Output as a JSON list of strings the records starting with the line that contains "From the picture: imagine" and going on through the line that contains "Answer: approximately 45° to the", one string per line, with blank lines left out.
====== Records for this exercise ======
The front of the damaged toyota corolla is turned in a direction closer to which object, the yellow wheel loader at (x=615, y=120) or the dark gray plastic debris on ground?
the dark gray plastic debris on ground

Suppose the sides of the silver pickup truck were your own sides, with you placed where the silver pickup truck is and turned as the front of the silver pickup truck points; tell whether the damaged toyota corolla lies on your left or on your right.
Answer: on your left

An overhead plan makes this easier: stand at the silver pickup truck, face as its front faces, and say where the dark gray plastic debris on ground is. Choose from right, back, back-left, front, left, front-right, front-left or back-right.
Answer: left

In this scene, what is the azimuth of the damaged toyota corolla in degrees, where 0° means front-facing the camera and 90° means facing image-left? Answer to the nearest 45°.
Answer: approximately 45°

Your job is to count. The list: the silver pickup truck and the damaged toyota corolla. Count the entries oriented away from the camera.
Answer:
======
====== Records for this exercise ======
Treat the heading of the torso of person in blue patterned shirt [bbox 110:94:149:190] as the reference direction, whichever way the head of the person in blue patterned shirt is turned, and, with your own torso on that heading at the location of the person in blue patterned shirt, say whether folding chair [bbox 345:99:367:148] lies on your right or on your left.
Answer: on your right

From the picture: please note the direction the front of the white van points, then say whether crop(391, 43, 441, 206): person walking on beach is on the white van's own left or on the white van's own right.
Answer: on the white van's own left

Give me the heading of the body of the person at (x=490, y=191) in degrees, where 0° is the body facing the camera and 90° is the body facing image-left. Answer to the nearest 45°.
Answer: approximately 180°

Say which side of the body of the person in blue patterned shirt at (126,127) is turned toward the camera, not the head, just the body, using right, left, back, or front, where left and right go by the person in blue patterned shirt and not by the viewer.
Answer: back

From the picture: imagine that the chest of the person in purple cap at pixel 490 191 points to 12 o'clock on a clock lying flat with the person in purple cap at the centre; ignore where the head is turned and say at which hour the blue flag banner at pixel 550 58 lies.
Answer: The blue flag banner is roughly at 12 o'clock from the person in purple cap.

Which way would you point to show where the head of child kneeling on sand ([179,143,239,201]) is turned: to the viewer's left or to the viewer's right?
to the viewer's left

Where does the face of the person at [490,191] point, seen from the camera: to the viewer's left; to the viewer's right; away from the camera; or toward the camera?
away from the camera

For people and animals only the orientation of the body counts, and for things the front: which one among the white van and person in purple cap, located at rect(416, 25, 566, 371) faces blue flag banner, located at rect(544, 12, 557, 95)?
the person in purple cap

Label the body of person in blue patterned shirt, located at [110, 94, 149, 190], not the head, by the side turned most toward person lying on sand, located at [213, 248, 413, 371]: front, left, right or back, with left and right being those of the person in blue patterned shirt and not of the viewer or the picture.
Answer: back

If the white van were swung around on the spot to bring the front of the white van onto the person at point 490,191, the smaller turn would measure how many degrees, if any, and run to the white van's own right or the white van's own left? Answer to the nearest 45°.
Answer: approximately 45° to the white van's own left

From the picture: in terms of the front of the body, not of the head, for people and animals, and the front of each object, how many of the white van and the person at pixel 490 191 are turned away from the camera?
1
======
====== Records for this exercise ======
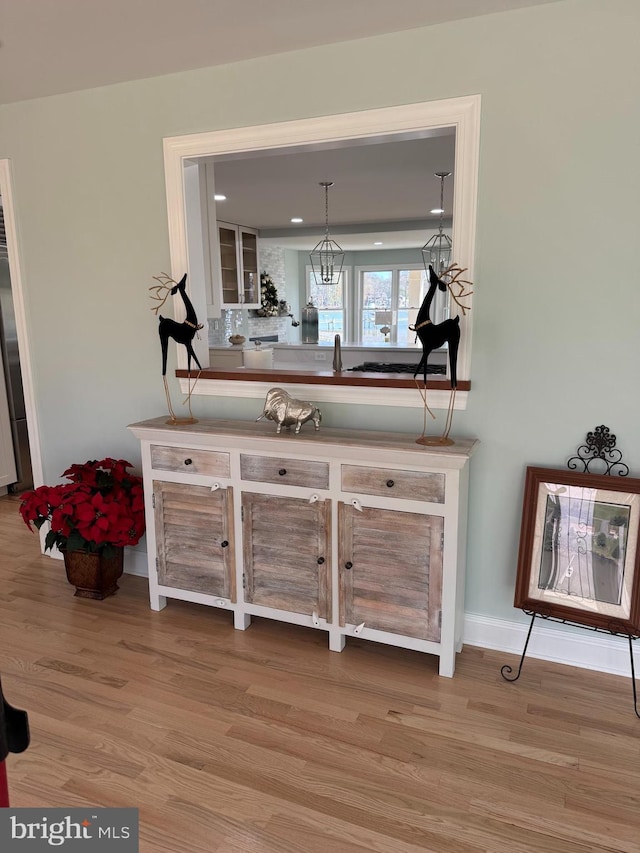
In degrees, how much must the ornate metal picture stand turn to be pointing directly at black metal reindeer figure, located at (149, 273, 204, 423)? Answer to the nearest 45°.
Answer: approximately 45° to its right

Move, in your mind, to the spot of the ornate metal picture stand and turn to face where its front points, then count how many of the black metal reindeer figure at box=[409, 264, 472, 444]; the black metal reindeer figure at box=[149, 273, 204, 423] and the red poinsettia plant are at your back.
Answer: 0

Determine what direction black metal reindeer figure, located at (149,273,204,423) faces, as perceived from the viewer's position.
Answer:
======
▶ Answer box:
[
  "From the picture: imagine that the chest of the person in purple cap at pixel 490 191 points to 12 o'clock on a clock lying flat with the person in purple cap at the centre; ignore where the head is turned and say at which hour the blue flag banner at pixel 550 58 lies.",
  "Answer: The blue flag banner is roughly at 12 o'clock from the person in purple cap.",
  "Which way would you point to show where the head of child kneeling on sand ([179,143,239,201]) is turned: to the viewer's left or to the viewer's right?",
  "to the viewer's left",
  "Where does the face of the person at [490,191] point, seen from the camera: to the viewer's left; to the viewer's right; away from the camera; or toward the camera?",
  "away from the camera",
  "For people and animals only the orientation of the body counts, and for things the front: which one among the white van and person in purple cap, located at rect(416, 25, 566, 371) faces blue flag banner, located at rect(544, 12, 557, 95)?",
  "the person in purple cap",
  "Label the body of person in blue patterned shirt, located at [110, 94, 149, 190], not the head, by the side turned most toward person lying on sand, located at [213, 248, 413, 371]: front, left, right or back, with left and right being those of the person in blue patterned shirt and not of the viewer or the picture.",
  "Answer: back",
  "If the white van were swung around on the spot to bring the front of the white van onto the person at point 490,191, the smaller turn would measure how many degrees, if any, and run to the white van's own right or the white van's own left? Answer to the nearest 45°.",
  "Answer: approximately 45° to the white van's own left"
]